When Apple first introduced the tablet with the highest resolution on the market, the company stated that the text on this display is even sharper than the printed version.
Compared to the previous model, the new iPad doubled its resolution, going from 1,024 x 768 to 2,048 x 1,536. Consequently, every text or image on this display is "incredibly razor sharp"
But now, the guys at Ars Technica have asked themselves if this is not overkill for the users interested in getting the best reading experience.
"Not everyone has 20/20 vision, holding the iPad further away than recommended nullifies the benefits of the detail," writes Cesar Torres. When it comes to actually reading, the excessive detail does not matter all that much.
On the other hand, Amazon developed its own technology to make the reading experience more enjoyable and has integrated this into the Kindle Fire. The latest member of the Kindle family has a 6in screen, with a resolution of 600 x 800.
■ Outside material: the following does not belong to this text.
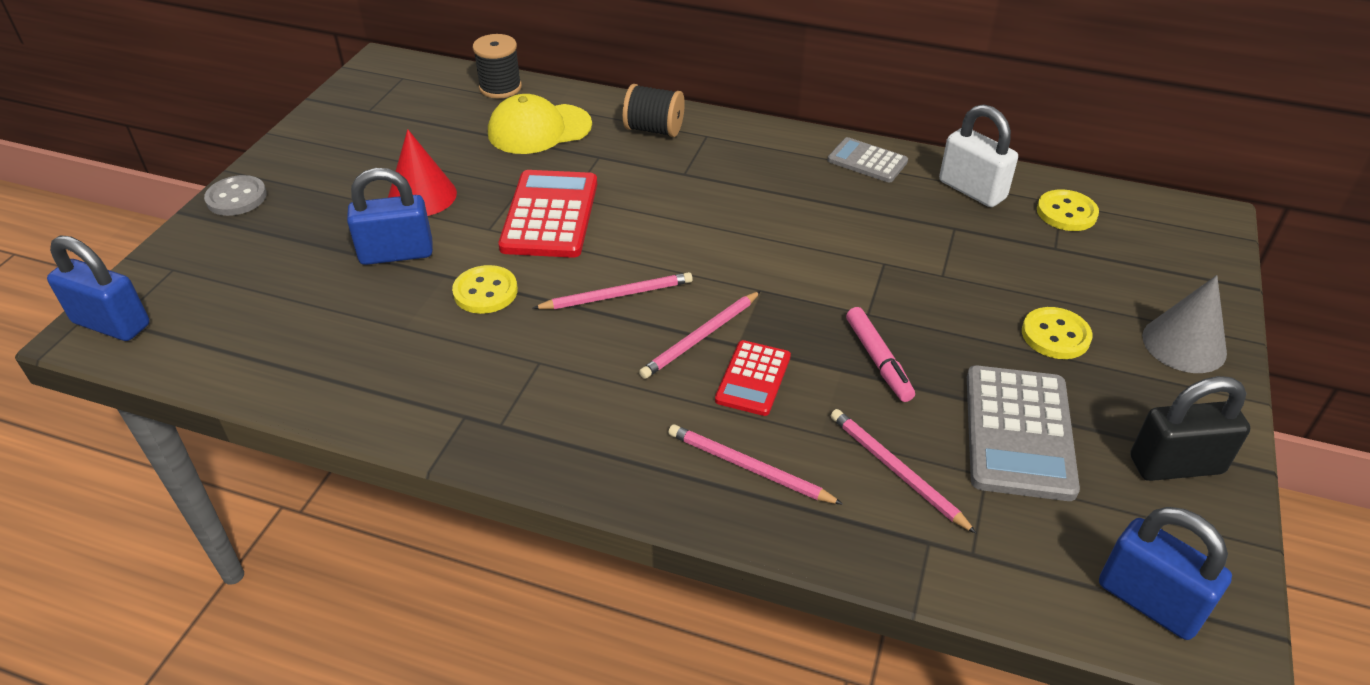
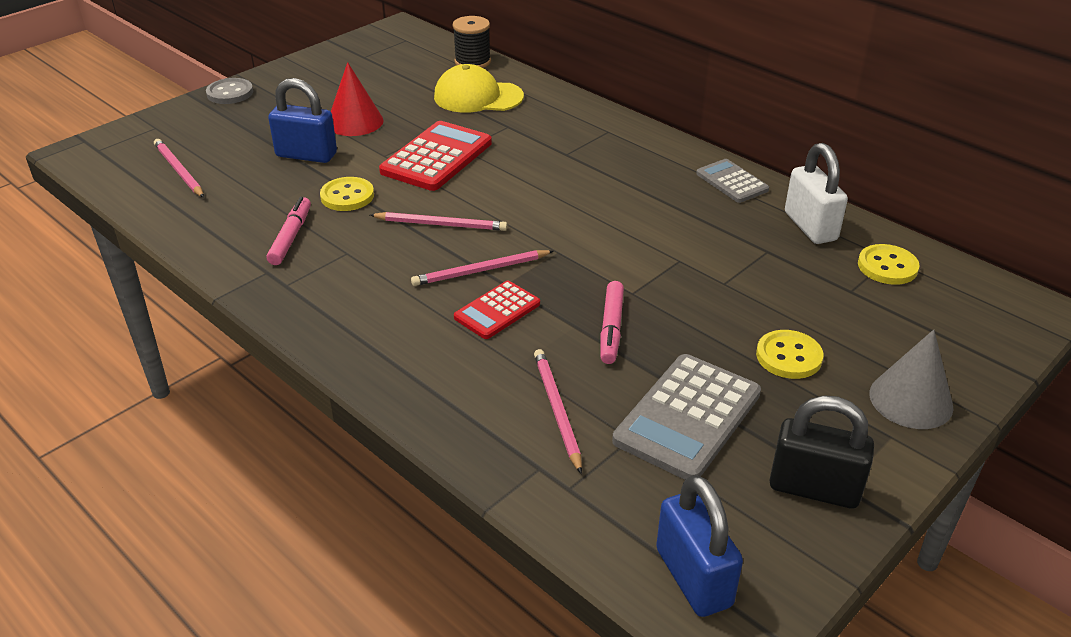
camera: 25 degrees right, 5 degrees down
(112, 324) = (93, 151): blue padlock -> none
(459, 363) = (291, 237): none -> pink marker
(654, 129) = (568, 117): black spool -> none
(749, 467) = (441, 369): pink pencil -> pink pencil (179, 170)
The Amazon tablet device uses the so-called e-ink technology, which is based on microcapsules of ink that are embedded into the display.
According to Dr. Raymond Soneira, president of DisplayMate Technologies "the e-ink displays have a natural anti-aliasing that eliminates the jaggies that are annoying at lower resolutions."
With a weight at almost a quarter of the new iPad's and a 180 degree viewing angle, Kindle Fire could be a better choice for users interested in only a good reading experience - instead of a detailed one.